I had fallen asleep around 11 o’clock on Saturday night. I’d been up to Philip and Aileen’s house for my tea; barbecued chicken, fried vegetables, baby potatoes finished on the barbecue and salads. It was fresh and so lovely.
When Philip was dropping me home, we met the grass rake on the way down the road after raking up the grass in Plot 5. It had been cut as it was gone too strong for grazing.
The plot runs along the side of the drive so I will enjoy it being like a lawn for a while. Tim was gone to Bantry to judge a Macra public speaking competition. We always enjoy giving back to the organisation that taught us so much in our earlier days. I woke the following morning to the sound of soft rain on the window. “Damn, the silage will be wet,” was my first thought. Going down stairs, I found Tim beaming ear to ear! “Adrian came last night and baled the silage and the rain is falling on the grass seeds.”
It had been a busy few days. Many of these big farm decisions start with the all-important grass walk. I tag along when I can. On Thursday, Tim called for me and we headed off for a bit of a lazy grass walk. The jeep would do most of the walking! The weather was lovely, the birds were singing loudly and farmers all around us were busy. Re-seeding is top of the agenda at the moment because keeping grass quality right for the cows is hugely important to keep milk production up and to keep the quality of the milk at the highest standard. We headed out the fields for a real feast of loveliness.
Heading down the Well Field, the white majestic farmhouse across the valley was bathed in sunshine. That’s very much part of Woodside’s story. Tim’s first cousin Donal and his wife Mary live there. It is the house where Tim’s father was born. The dogs were running with us, Bran, an Australian Kelpie and my dog Lola, a Pyrenean X Mountain Dog. The wind was in the dogs hair and they were loving the trip.
Speedy, the old Sheepdog was keeping to a shorter route closer to the house and farmyard. His ageing arthritic bones restrict him.
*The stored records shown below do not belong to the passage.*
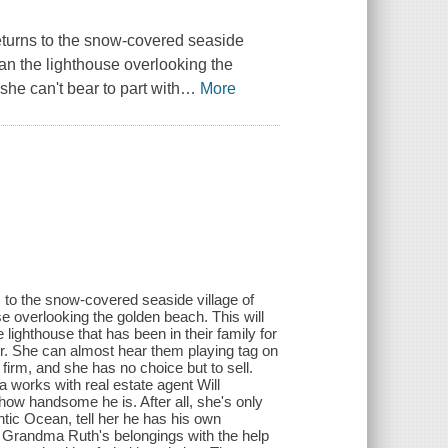
turns to the snow-covered seaside
n the lighthouse overlooking the
she can't bear to part with
…
More
to the snow-covered seaside village of
 overlooking the golden beach. This will
 lighthouse that has been in their family for
er. She can almost hear them playing tag on
 firm, and she has no choice but to sell.
a works with real estate agent Will
e how handsome he is. After all, she's only
tic Ocean, tell her he has his own
p Grandma Ruth's belongings with the help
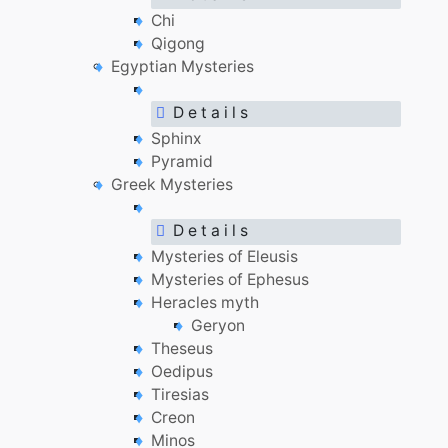
Chi
Qigong
Egyptian Mysteries
D e t a i l s
Sphinx
Pyramid
Greek Mysteries
D e t a i l s
Mysteries of Eleusis
Mysteries of Ephesus
Heracles myth
Geryon
Theseus
Oedipus
Tiresias
Creon
Minos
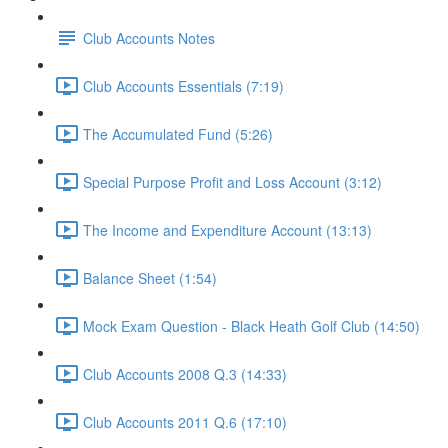
Club Accounts Notes
Club Accounts Essentials (7:19)
The Accumulated Fund (5:26)
Special Purpose Profit and Loss Account (3:12)
The Income and Expenditure Account (13:13)
Balance Sheet (1:54)
Mock Exam Question - Black Heath Golf Club (14:50)
Club Accounts 2008 Q.3 (14:33)
Club Accounts 2011 Q.6 (17:10)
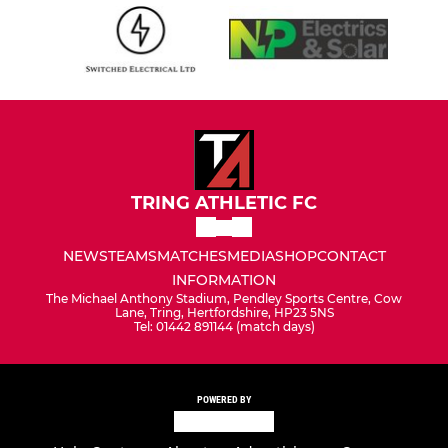
TRING ATHLETIC FC
NEWS
TEAMS
MATCHES
MEDIA
SHOP
CONTACT
INFORMATION
The Michael Anthony Stadium, Pendley Sports Centre, Cow
Lane, Tring, Hertfordshire, HP23 5NS
Tel: 01442 891144 (match days)
POWERED BY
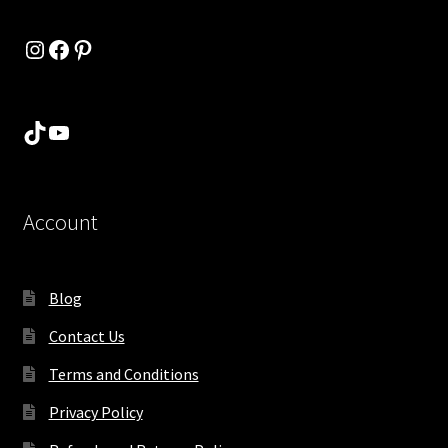
Instagram
Facebook
Pinterest
TikTok
YouTube
Account
Blog
Contact Us
Terms and Conditions
Privacy Policy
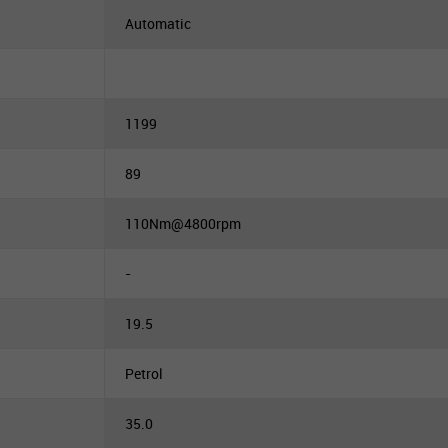
Automatic
1199
89
110Nm@4800rpm
-
19.5
Petrol
35.0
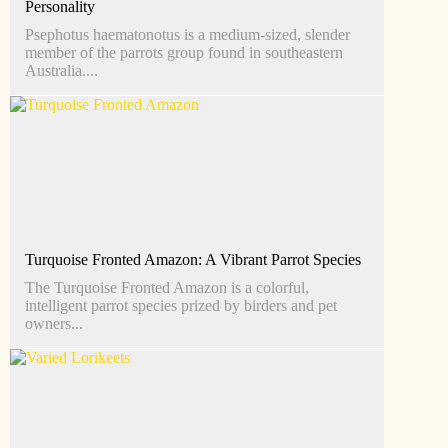
Personality
Psephotus haematonotus is a medium-sized, slender
member of the parrots group found in southeastern
Australia....
Turquoise Fronted Amazon: A Vibrant Parrot Species
The Turquoise Fronted Amazon is a colorful,
intelligent parrot species prized by birders and pet
owners...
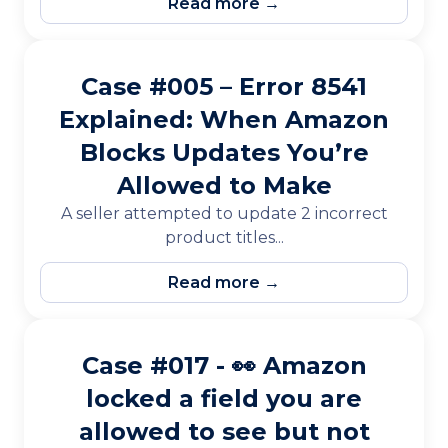
Read more →
Case #005 – Error 8541
Explained: When Amazon
Blocks Updates You’re
Allowed to Make
A seller attempted to update 2 incorrect
product titles...
Read more →
Case #017 - 👀 Amazon
locked a field you are
allowed to see but not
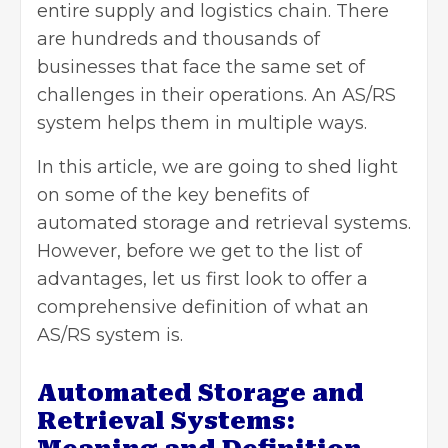
entire supply and logistics chain. There
are hundreds and thousands of
businesses that face the same set of
challenges in their operations. An AS/RS
system helps them in multiple ways.
In this article, we are going to shed light
on some of the key benefits of
automated storage and retrieval systems.
However, before we get to the list of
advantages, let us first look to offer a
comprehensive definition of what an
AS/RS system is.
Automated Storage and
Retrieval Systems:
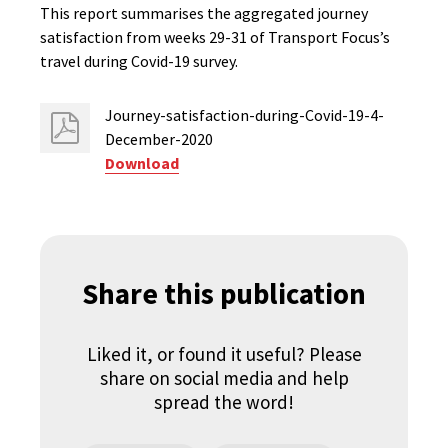
This report summarises the aggregated journey
satisfaction from weeks 29-31 of Transport Focus’s
travel during Covid-19 survey.
Journey-satisfaction-during-Covid-19-4-
December-2020
Download
Share this publication
Liked it, or found it useful? Please
share on social media and help
spread the word!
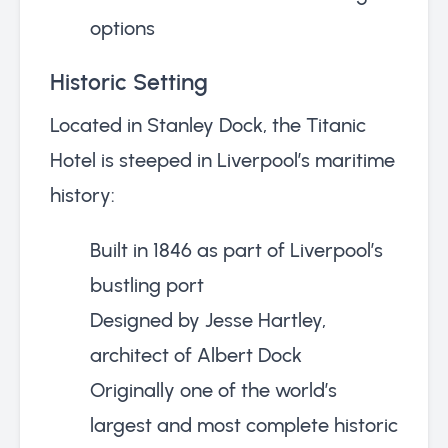
options
Historic Setting
Located in Stanley Dock, the Titanic
Hotel is steeped in Liverpool’s maritime
history:
Built in 1846 as part of Liverpool’s
bustling port
Designed by Jesse Hartley,
architect of Albert Dock
Originally one of the world’s
largest and most complete historic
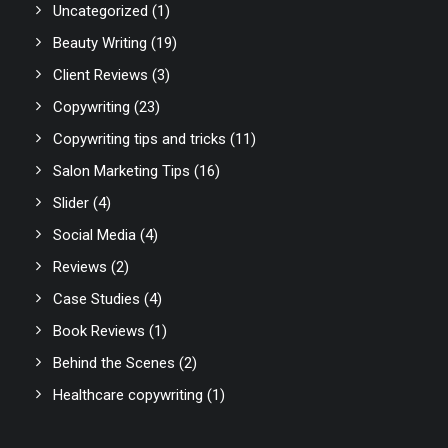
Uncategorized
(1)
Beauty Writing
(19)
Client Reviews
(3)
Copywriting
(23)
Copywriting tips and tricks
(11)
Salon Marketing Tips
(16)
Slider
(4)
Social Media
(4)
Reviews
(2)
Case Studies
(4)
Book Reviews
(1)
Behind the Scenes
(2)
Healthcare copywriting
(1)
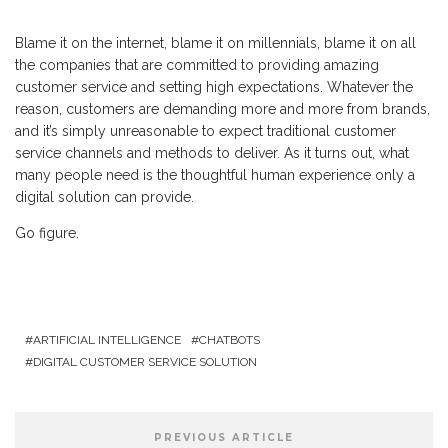
Blame it on the internet, blame it on millennials, blame it on all
the companies that are committed to providing amazing
customer service and setting high expectations. Whatever the
reason, customers are demanding more and more from brands,
and it’s simply unreasonable to expect traditional customer
service channels and methods to deliver. As it turns out, what
many people need is the thoughtful human experience only a
digital solution can provide.
Go figure.
ARTIFICIAL INTELLIGENCE
CHATBOTS
DIGITAL CUSTOMER SERVICE SOLUTION
PREVIOUS ARTICLE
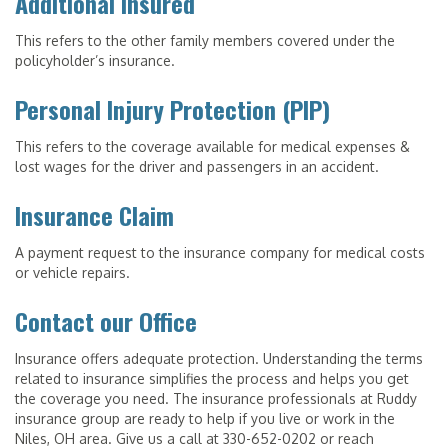
Additional Insured
This refers to the other family members covered under the
policyholder’s insurance.
Personal Injury Protection (PIP)
This refers to the coverage available for medical expenses &
lost wages for the driver and passengers in an accident.
Insurance Claim
A payment request to the insurance company for medical costs
or vehicle repairs.
Contact our Office
Insurance offers adequate protection. Understanding the terms
related to insurance simplifies the process and helps you get
the coverage you need. The insurance professionals at Ruddy
insurance group are ready to help if you live or work in the
Niles, OH area. Give us a call at 330-652-0202 or reach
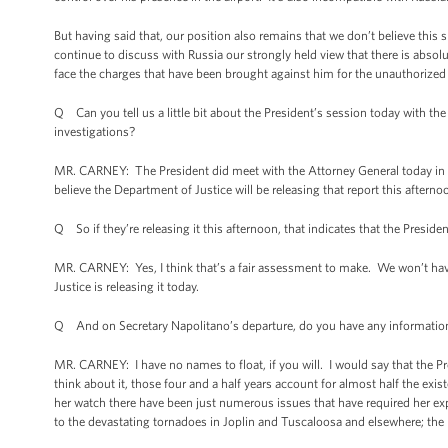
But having said that, our position also remains that we don’t believe this
continue to discuss with Russia our strongly held view that there is absolut
face the charges that have been brought against him for the unauthorized l
Q Can you tell us a little bit about the President’s session today with t
investigations?
MR. CARNEY: The President did meet with the Attorney General today in th
believe the Department of Justice will be releasing that report this afternoo
Q So if they’re releasing it this afternoon, that indicates that the Presiden
MR. CARNEY: Yes, I think that’s a fair assessment to make. We won’t have
Justice is releasing it today.
Q And on Secretary Napolitano’s departure, do you have any information 
MR. CARNEY: I have no names to float, if you will. I would say that the Pr
think about it, those four and a half years account for almost half the 
her watch there have been just numerous issues that have required her ex
to the devastating tornadoes in Joplin and Tuscaloosa and elsewhere; the D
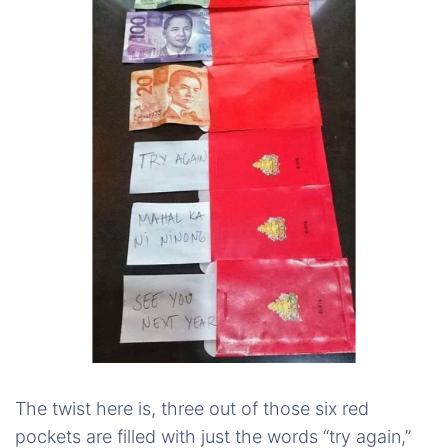
The twist here is, three out of those six red
pockets are filled with just the words “try again,”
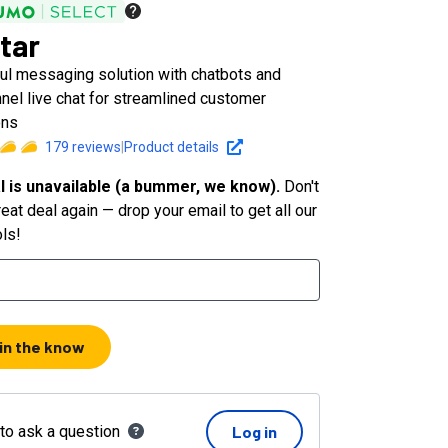
tar
ul messaging solution with chatbots and
nel live chat for streamlined customer
ons
179
reviews
|
Product details
l is unavailable (a bummer, we know).
Don't
eat deal again — drop your email to get all our
ols!
 in the know
 to ask a question
Log in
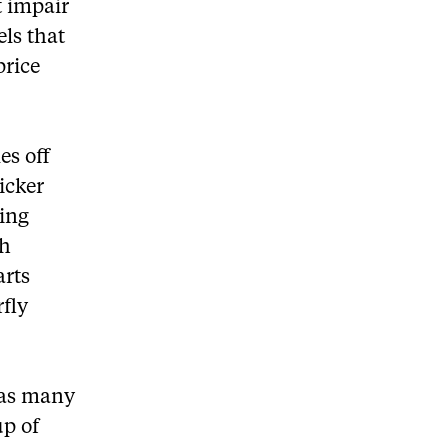
t impair
els that
price
es off
icker
ing
th
arts
rfly
n as many
up of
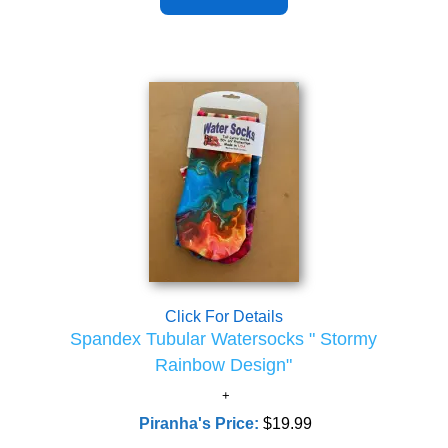
Click For Details
Spandex Tubular Watersocks " Stormy
Rainbow Design"
Piranha's Price:
$19.99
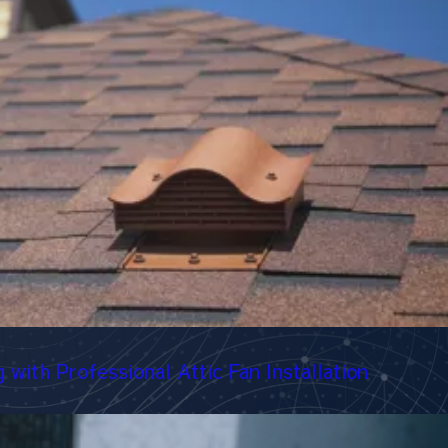
with Professional Attic Fan Installation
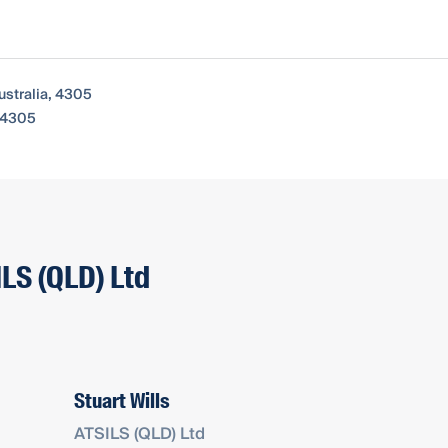
ustralia, 4305
, 4305
ILS (QLD) Ltd
Stuart Wills
ATSILS (QLD) Ltd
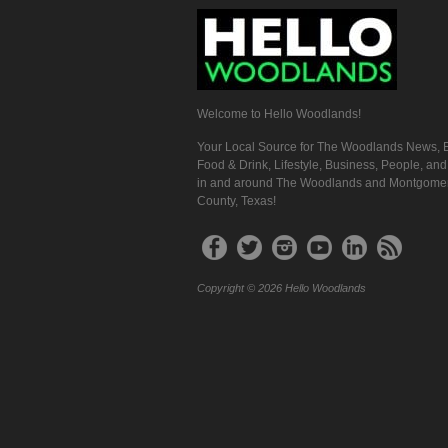
Welcome to Hello Woodlands!
Your Local Source for The Woodlands News, E
Food & Drink, Lifestyle, Business, People, an
in and around The Woodlands and Montgome
County, Texas!
Copyright © 2026 Hello Woodlands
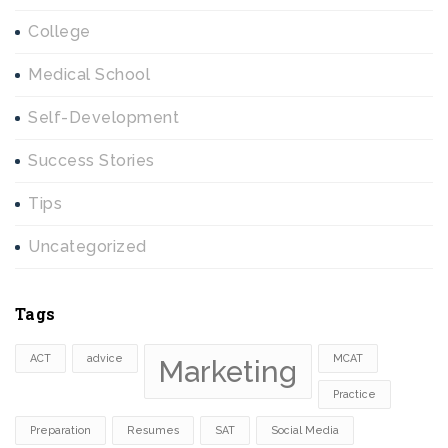
College
Medical School
Self-Development
Success Stories
Tips
Uncategorized
Tags
ACT
advice
MCAT
Marketing
Practice
Preparation
Resumes
SAT
Social Media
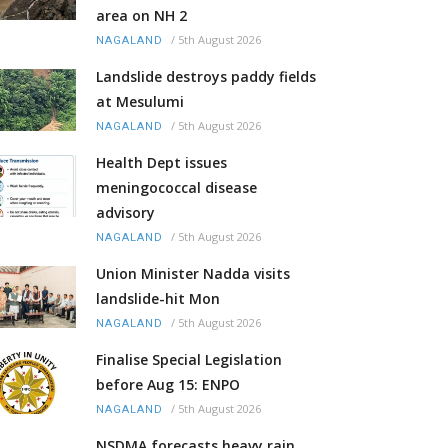
area on NH 2
/
5th August 2026
NAGALAND
Landslide destroys paddy fields
at Mesulumi
/
5th August 2026
NAGALAND
Health Dept issues
meningococcal disease
advisory
/
5th August 2026
NAGALAND
Union Minister Nadda visits
landslide-hit Mon
/
5th August 2026
NAGALAND
Finalise Special Legislation
before Aug 15: ENPO
/
5th August 2026
NAGALAND
NSDMA forecasts heavy rain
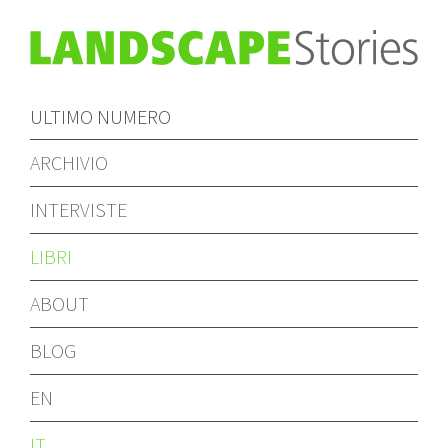
ULTIMO NUMERO
ARCHIVIO
INTERVISTE
LIBRI
ABOUT
BLOG
EN
IT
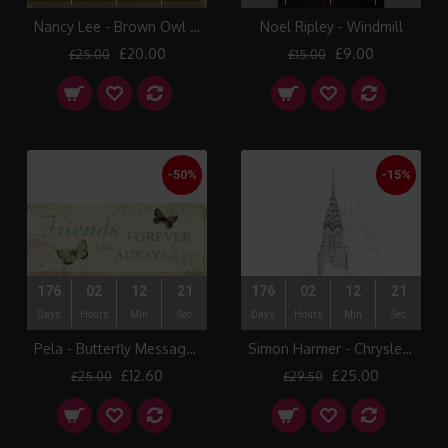
Nancy Lee - Brown Owl & Friends III Canvas Print
Noel Ripley - Windmill
£20.00
£9.00
£25.00
£15.00
-50%
-15%
176
02
12
21
176
02
12
21
Days
Hours
Min
Sec
Days
Hours
Min
Sec
Pela - Butterfly Messages II Canvas Print
Simon Harmer - Chrysler Building
£12.60
£25.00
£25.00
£29.50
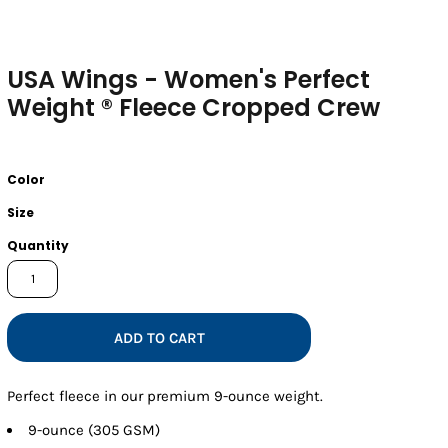
USA Wings - Women's Perfect
Weight ® Fleece Cropped Crew
Color
Size
Quantity
ADD TO CART
Perfect fleece in our premium 9-ounce weight.
9-ounce (305 GSM)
Like all good workers, he spares his energy for work. The Stony Field off to our left had been round-upped in preparation for discing for grass seed.
Tim stepped out and did a bit of a walk. He put the numbers into the little white ICBF book. Some whitethorn bushes are flowering beautifully. The dogs paused while Tim made further notes, their ears were up, anxious for the next run.
Along the lane way, there are bluebells under the whitethorn bushes. A spectacular combination that is easily replicated in the garden. I speculate 1,200 of a cover in the lawn, Tim walks it and concurs. That makes me feel good. There are young ferns opening along the lane. Harts tongue plants are glossy green. Wood anenomies have faded and have been replaced by bluebells and delicate violets.
Farms are beautiful places. We come into the High Field, the lush pasture is blowing on the side of the hill, the big clover leaves bob amidst the grass. There is a huge chestnut tree in flower just where the lane turns in the direction of home. It’s been growing for 11 days. Tim calculated a growth rate of 100 from his previous figures. He is well pleased. We head back towards Plot 5. It’s too strong at 2,000kg DM/ha. It has to be taken out. The average growth rate works out at 93 with a demand of 82.
By the end of our jeep journey. Tim has decided that the weather is suitable for stitching grass seeds. He’s had a conversation with his son in law David and the job is set up for the next morning! He’s talked to Adrian about baling Plot 5.
At this time of year, farming decisions are made quickly. One has to be able to respond to the changing weather and conditions. I love being part of it all even if for now I’m just a passenger along for the ride on a busy, beautiful day.